Kepada Ida, yang mungkin sedang berteduh di bawah barisan pohon Kopelma Darussalam. Atau mungkin di atas kursi kelas dan kantin. Bahwa tak ada harapan bila tak ada tujuan. Maka, harapan itu tumbuh bersama hadirnya tujuan untuk mengenalmu lebih dekat. Dekat dengan bayangan baju gamismu, yang kulihat saat itu.


Bagaimana mungkin seseorang bisa mengingat persis wajah orang yang ditemuinya hanya sekali?, di antara keremunan yang terhalang banyak kepala. Dan hanya bisa mengingat samar hidungmu yang mancung dibalik riak-riak jelbab temanmu yang terbang digoda angin.
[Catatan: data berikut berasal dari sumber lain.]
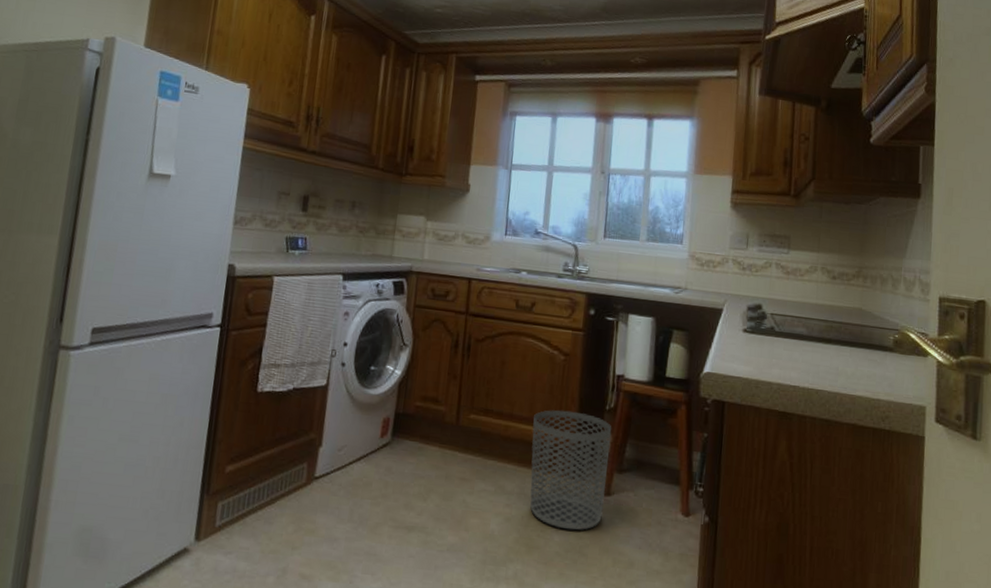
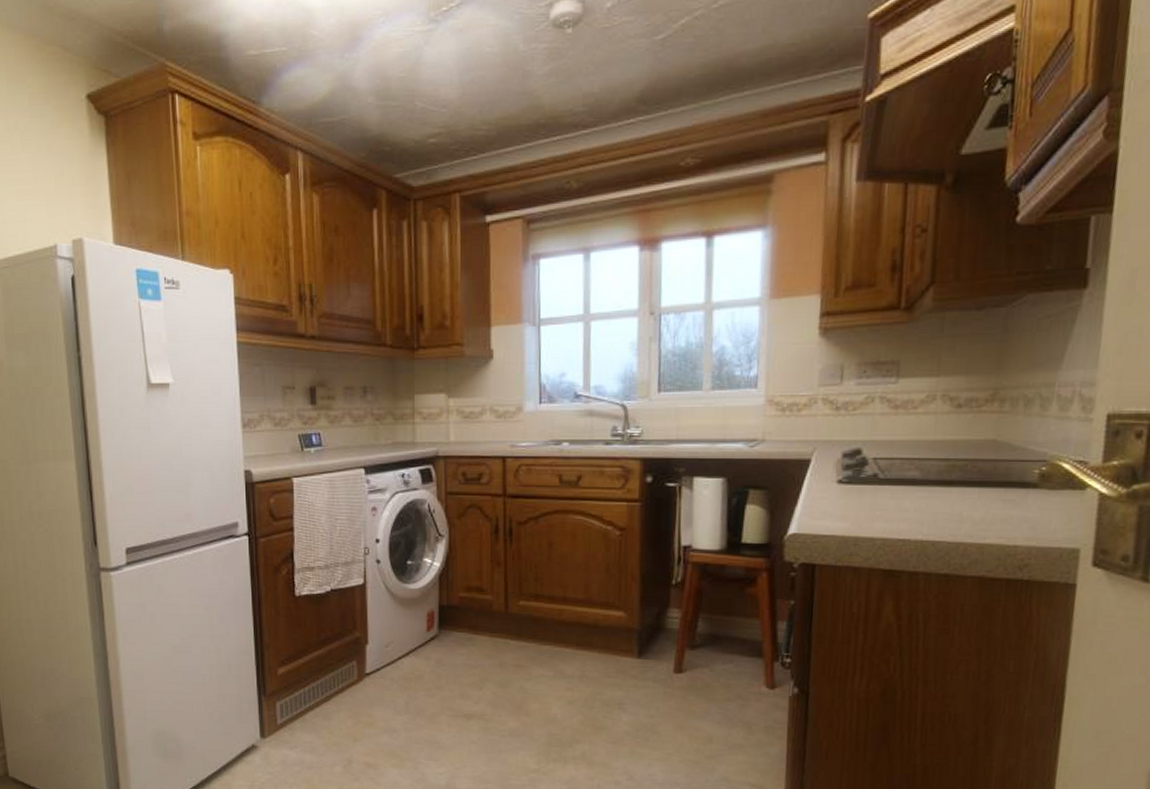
waste bin: present [530,410,612,531] -> none [589,588,681,710]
Setiap waktu, aku berusaha menyempurnakan susunan wajahmu dalam imajinasiku. Tapi, bagaimana mungkin aku bisa mengingat persis jumlah jerawat di wajahmu?. Aku tak mau mengira-ngira kehadiranmu sewaktu-waktu, apakah kau wanita yang saat itu?. Perenungan sudah banyak sekali, benang merahnya terikat pada pertanyaan; mengapa aku bisa tertarik padamu dengan sekali tatap?. Sungguh itu bukan diriku, jika aku boleh berprasangka, jin pada tubuhmu yang telah jatuh hati padaku. Lalu ia menjadikan cintaku padamu tumbalnya. Atau setan-setan di pohon yang kau duduki bayangannya saat itu jatuh cinta padamu, kemudian ia menjadikanku alat?. Pertanyaan-pertanyaan itu hanya bagian dari perenunganku yang bodoh, Ida.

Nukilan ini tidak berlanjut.